Approximately two years ago, the University’s Omicron Delta Kappa leadership fraternity brought forth the idea to create a Wildcat statue that would symbolize the University as a whole. ODK wanted to create something that would begin a tradition for the school, according to Dean of Students Paul Pugh, the chairperson of the Wildcat statue committee.
Since then, Pugh and the committee have created the Wildcat statue to symbolize the pride of Villanova. Pugh indicated that the Rev. Richard Cannuli, O.S.A., was consulted because of his art background and that the concept of creating the Wildcat statue was then forwarded to the Vice Presidents Council.
Pugh also consulted such departments as Mission Effectiveness to ensure that the Wildcat complied with the University’s mission statement.
Pugh could not project a definite cost for the figure because the committee is currently asking for estimates from the artist and the foundry.
Also, Pugh said the committee wants to make sure the statue is between 5 feet and 6 feet tall, with a bronze cast.
A bronze cast was preferred over stone or concrete because of preservation issues.
While stone figures need more maintenance, “Bronze is stronger, and you only have to really provide maintenance on it every three to five years,” Pugh said.

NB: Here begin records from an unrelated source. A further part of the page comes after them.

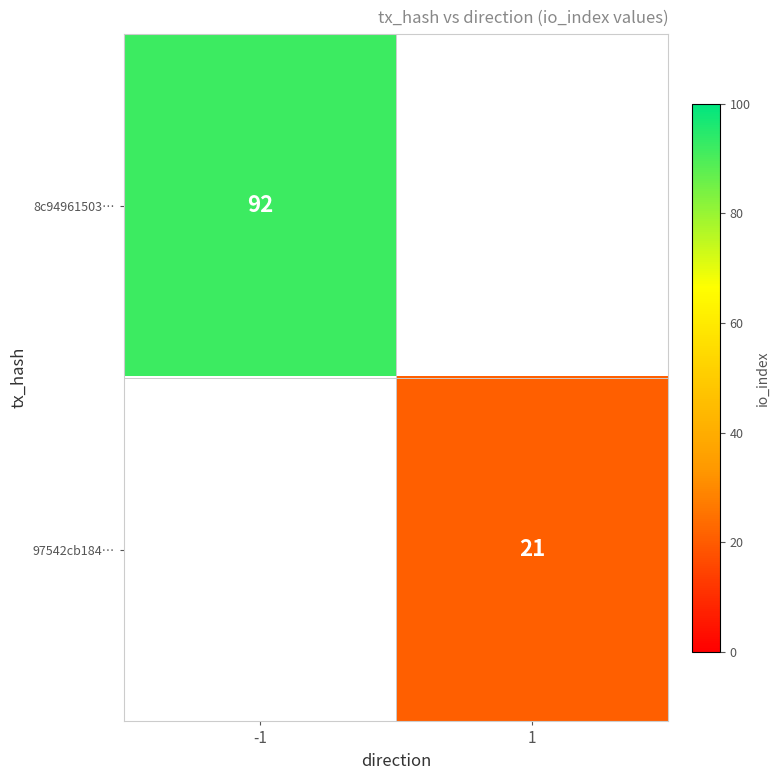

How many categories are shown in the chart?

2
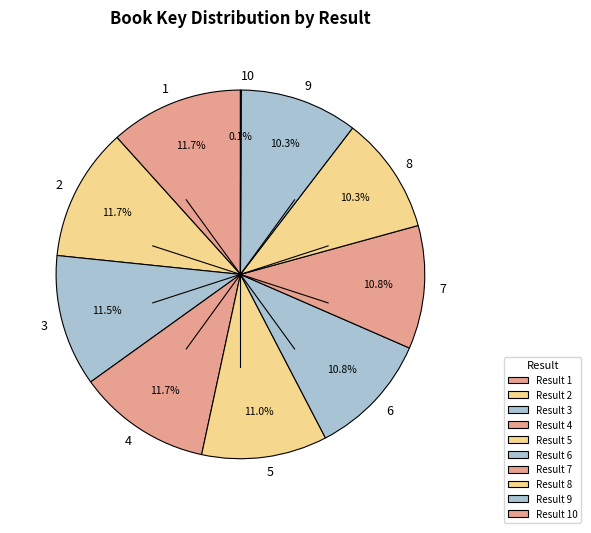

Approximately how many times larger is the value at 9 compared to 5?

0.9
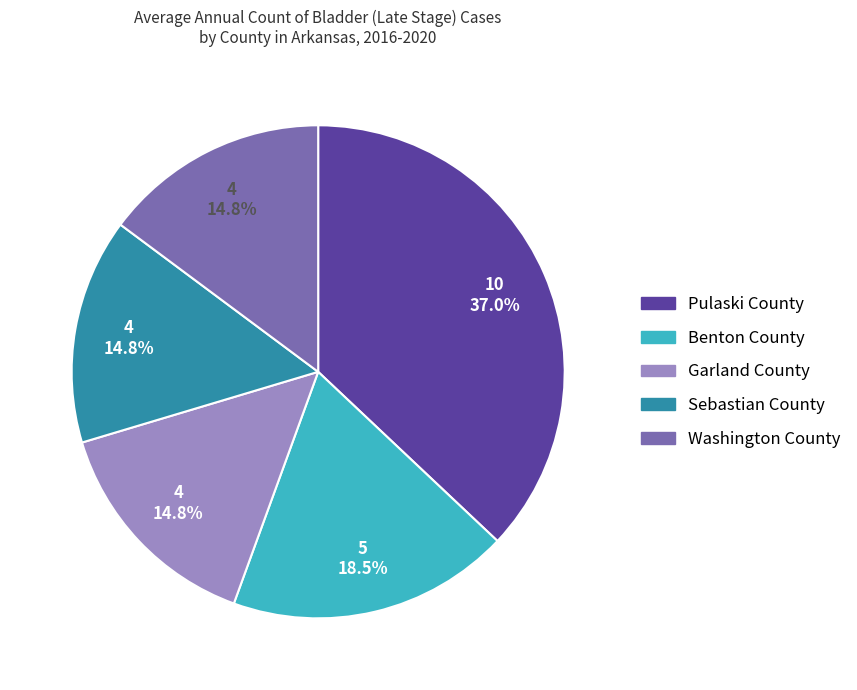

True or false: Pulaski County accounts for 25% of the total.

False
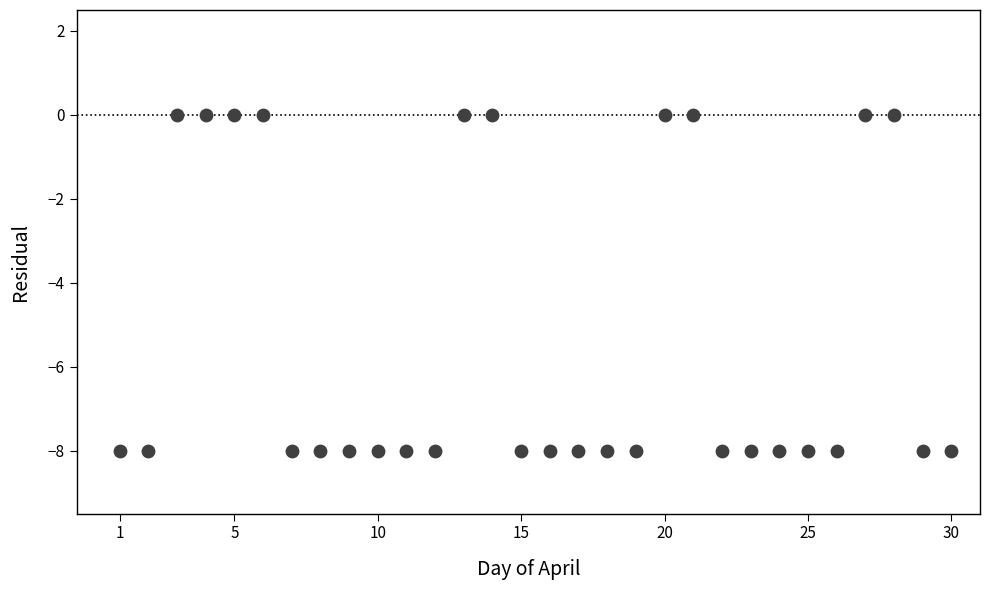

What is the range of Y values (max minus min)?

8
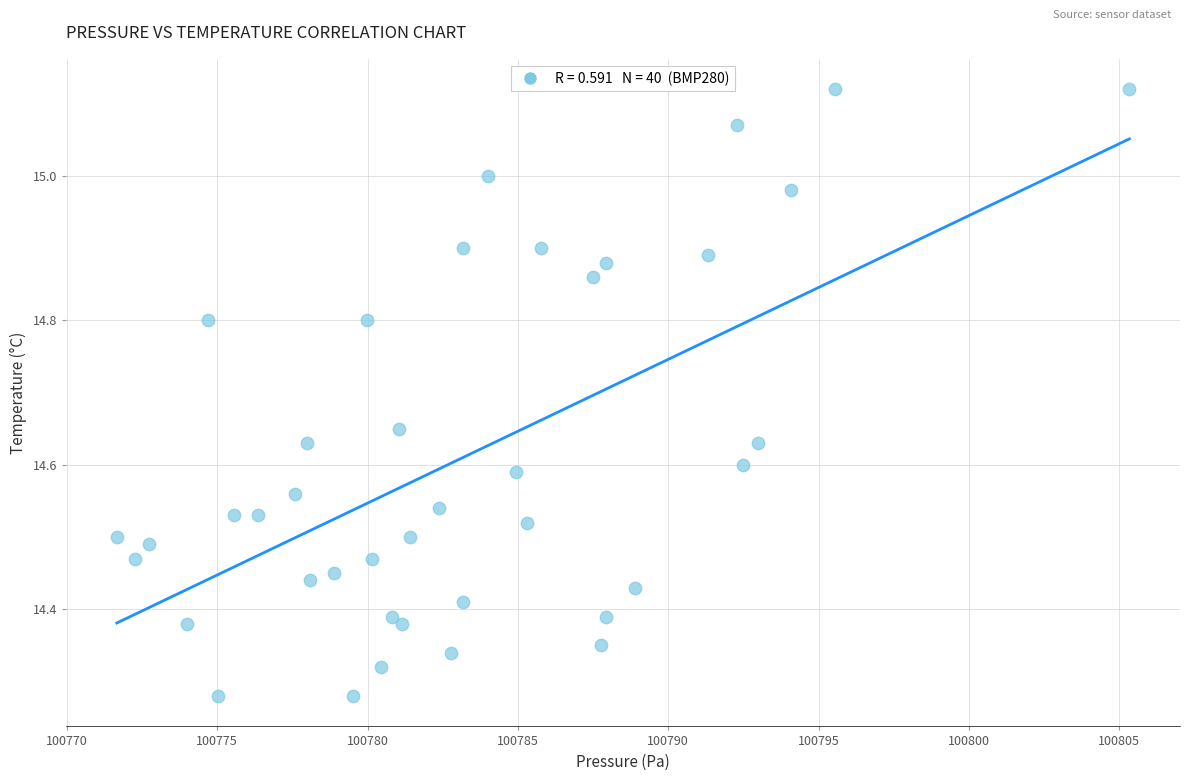

What is the range of Y values (max minus min)?

0.8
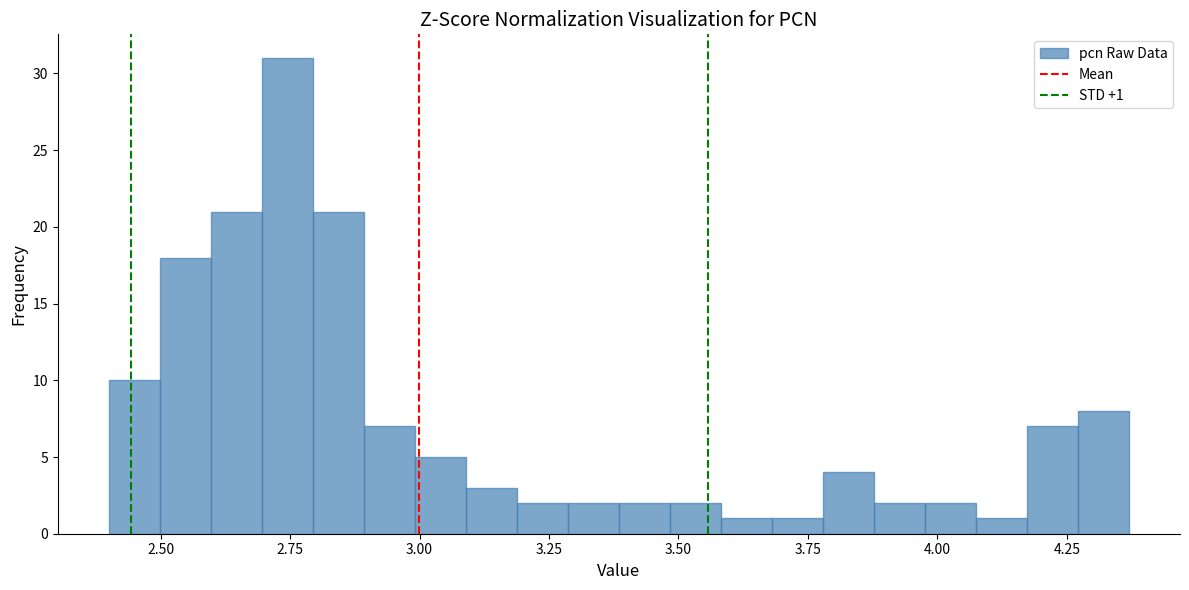

Around what value on the x-axis is the tallest bar? Give the approximate position of its centre, as read against the axis.

2.75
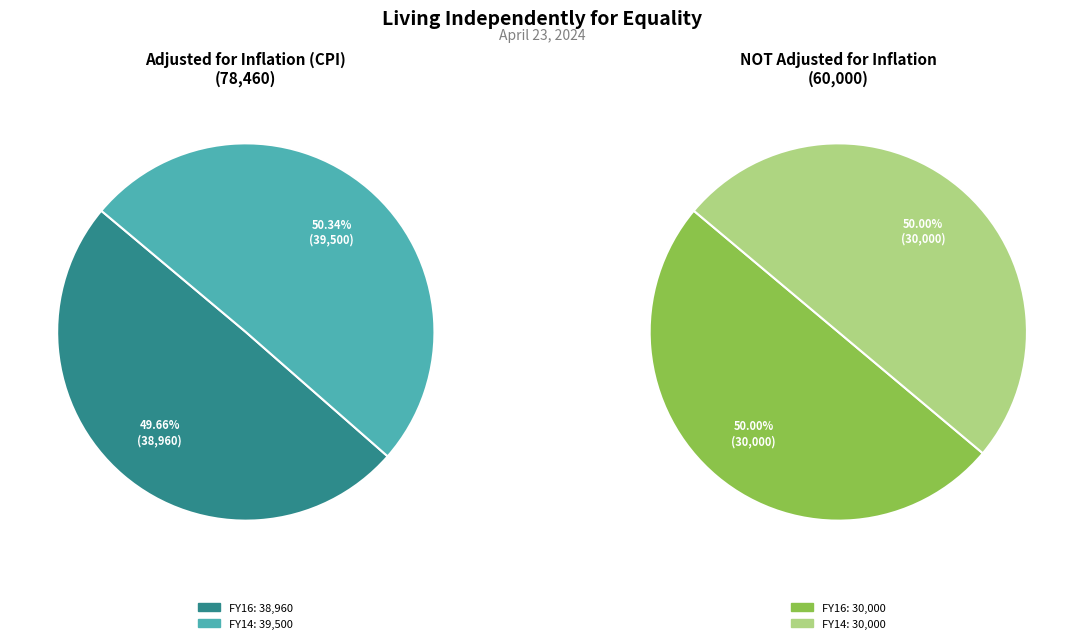

Rank the categories by not_adjusted_for_inflation value from lowest to highest.

FY16, FY14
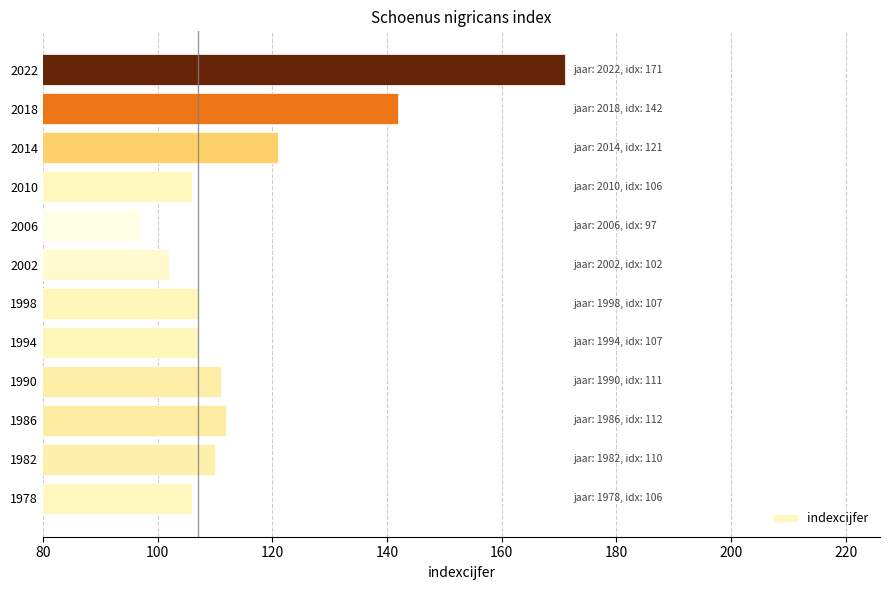

What is the sum of all values?

1392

Though many universities have large statues to symbolize athletic menace, Pugh said the Wildcat statue is not for that purpose.
“It is not meant to be comedic, and it is not meant to be like a school’s mascot,” Pugh said. “It is also not meant to be like a fierce animal with its teeth sticking out at you. Our idea was to make it not like an attack-ready lion, but free-moving and in a proud walking stance that conveys a sense of alertness and pride.”
The Wildcat, according to Pugh, is supposed to characterize the University community and its pride as a whole, not a representation of one particular department, such as Athletics.
“So many people hear the word ‘wildcat’ and so many different images go through their heads, there ends up not being one definite image,” Pugh said. “We hope our Wildcat will make the image a tangible one and one that identifies us all. For some people, they’ll rub it for good luck right before a basketball game, for others, right before a huge test. It’ll have its own meaning for everyone.”
The Wildcat statue would rest at eye level in order to create a personal atmosphere for those who pass by it. Minimal landscaping would accompany the statue, and a spotlight would focus on it to create a subtle, yet classy image of the Wildcat.
Pugh hopes this ambiance will create a central experience for everyone who passes by. He hopes that people will want to stand by the Wildcat and take pictures with it and that by doing so, a tradition will be created. The committee has forwarded the proposal to University President Rev. Peter Donohue, O.S.A., for consideration.
Though the committee hopes that this step of the process will not take too long, Pugh recognizes the proposal must go through a process.
“Obviously, the project still has to go through proper channels before it’s approved,” Pugh said.
The location of the statue has yet to be determined. The committee has been considering several locations.
However, certain locations on campus already contain landmark statues, such as the grotto, the St. Augustine Center and the area behind the Augustinian monastery. The committee also does not want to place the statue in an area that is or will be affected by future construction.
The location of the statue will also require coordination with the Facilities Management Office. Several potential locations were scratched by Facilities because of the wiring and cables that lie underneath the ground in those locations.
The committee said that a possible location for the statue might be the grassy area between the side of Jake Nevin Fieldhouse and the front entrance of the Pavilion.
That location, according to Pugh, would be good because, “It’s in a very open location on campus where everyone on campus can see. It is easily accessible and there would be minimal interruption. It is also in a place that can be easily monitored by Public Safety across the street.”
Also, Pugh noted, while the Pavilion is central to athletics, it has now opened itself to bigger events that are not affiliated with the department. One major problem that the committee faced is the fact that a singular wildcat does not exist. Wildcats encompass such animals as bobcats, lynxes and caracals.
“In a way, though, the Wildcat is a perfect representation of us all because it’s all inclusive and nondiscriminatory,” Pugh said.
However, when sketches were drawn, it became more apparent that the facial expressions of the bobcat and the bobcat’s overall demeanor best suited the committee. Years back, Pugh said, the University even used to have a bobcat that served as a mascot on campus.
Though an artist has created a miniature clay sculpture of the Wildcat, it is in no way a finalized project.
“We’re definitely still in the planning phases, and we want to see what students think about it,” Pugh said. “So far, we’ve only gotten positive feedback, and people have said that they love it. But we’re all really excited about the project, and whatever it turns out to be, we just hope it will be something that creates a tradition here.”
Pugh also indicated that he plans to bring the small three-dimensional clay model of the Wildcat statue to one of the upcoming meetings of the Student Life committee of the University Senate in order to solicit feedback.
The clay model currently sits in the waiting area of his office on the second floor of Dougherty Hall.